Friday, January 23, 2009

Don't Feed the Time Machine

Most technology issues are very simple. It's all about the grinding noises. If you hear grinding noises because your hard drive is busy all the time, that's bad. SSDs = less grinding noises. Client/server = the grinding noises happen mostly in a server room, not your office. Cloud computing = the server room with all the grinding noises is even farther away, probably near a river with a waterfall to mask the noise even more.

OS X Leopard's Time Machine feature is great... with the exception of the frequent grinding noises. Wake up from a long sleep -- Time Machine does a backup, might as well go for a coffee break. Right around the time you want to check mail, listen to music, work on that critical document -- the hour between backups expires, more grinding noises that slow down the machine and kill your concentration. Something like Time Capsule, doing the backup to a wireless network drive, is really just a way to transfer the grinding noises to another room.

But if you just have a regular computer + hard drive setup with Time Machine, don't despair.

The first way to lessen the noise is to set Time Machine preferences to exclude folders with frequent activity, big files or lots of files, and unimportant data. Open System Preferences and go into the Time Machine pane, or pick "Open Time Machine Preferences" from the icon in the status bar at the top-right part of the screen. This preference pane has a little + icon where you can select folders. Making a selection means that folder, and everything underneath it, is left out of the Time Machine backups.

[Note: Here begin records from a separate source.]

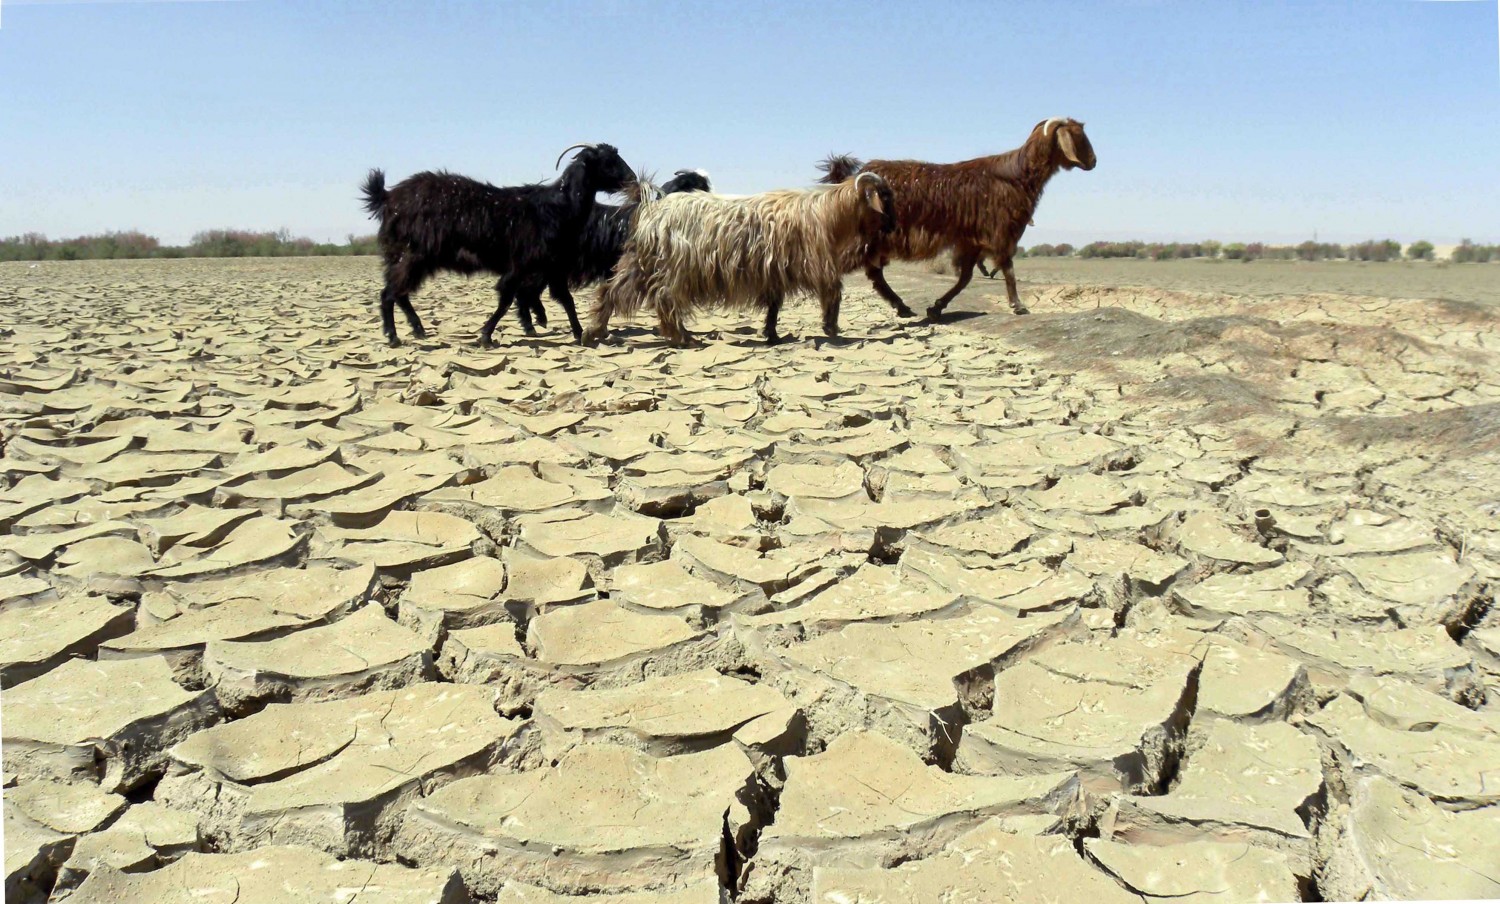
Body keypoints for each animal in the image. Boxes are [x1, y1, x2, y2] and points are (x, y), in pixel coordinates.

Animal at [361, 143, 633, 347]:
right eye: (607, 161)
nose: (632, 179)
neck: (556, 208)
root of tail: (387, 197)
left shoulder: (552, 267)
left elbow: (565, 300)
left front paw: (580, 334)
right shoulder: (523, 265)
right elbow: (506, 299)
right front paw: (486, 336)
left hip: (411, 257)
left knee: (399, 292)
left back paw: (417, 329)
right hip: (412, 254)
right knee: (390, 293)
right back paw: (394, 336)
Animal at [822, 118, 1092, 320]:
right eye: (1079, 135)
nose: (1093, 161)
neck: (1017, 176)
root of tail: (852, 178)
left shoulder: (971, 240)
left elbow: (965, 278)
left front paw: (936, 308)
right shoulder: (1001, 232)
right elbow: (1007, 268)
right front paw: (1019, 306)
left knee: (875, 274)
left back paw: (903, 308)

For example, I leave out my iTunes Music folder because I back up changes there on my own schedule. No point in spending time every hour backing up songs where I fixed a typo in the album name. I'll do a big backup once a month to take care of that. Similarly, I have a central download directory, but what I want to back up are the applications that I actually install, so I'll leave out the download directory with its original .dmg and .zip files. And if you do programming, you might want to exclude certain directories based on your style of work. If you keep everything up-to-date using CVS, you might exclude your source directories and just make sure the CVS repository is included in Time Machine. If you generate all kinds of binary files, PDF documents, or what have you over and over again, stash them all in destination directories that are excluded from Time Machine backups.

Another technique that achieves the same result is to put certain folders on another drive, and refer to them using symbolic links. (Just make sure that external drive is excluded from Time Machine backups, using the preferences pane as above.) In Terminal, you'll use a command like "ln -s /volumes/Other_Drive/Some_Folder /users/Me/Some_Folder". (Like with the 'cp' command, the first argument is the item that already exists, and the second is the new one you're creating.) You'll be able to do all the normal operations with the folder like it existed in your home directory, but Time Machine will know that it's really on the other hard drive, and will include/exclude it based on the preference settings for that drive. For example, I recently used this technique with a big "Podcasts" directory; I freed up the space on my internal drive, and took those files out of the Time Machine backups all in one step.

If after going through these exercises you still hear a lot of grinding every hour, you'll need to track down folders that applications are updating without your knowledge. Those files might not be worth backing up. The command (again, from Terminal) to run is:

find ~ -mmin -60

That will display a list of files that were updated within the last 60 minutes. On my system, this technique pointed out folders such as ~/Library/Caches, ~/Library/Cookies, and ~/Library/Safari that were being updated constantly based on normal web browsing activity. The information there is the kind of stuff I clear out periodically anyway to keep the browser running fast, and if I had a system crash it wouldn't be high on my list of things to recover, so it's back to Time Machine preferences for a few new items to exclude.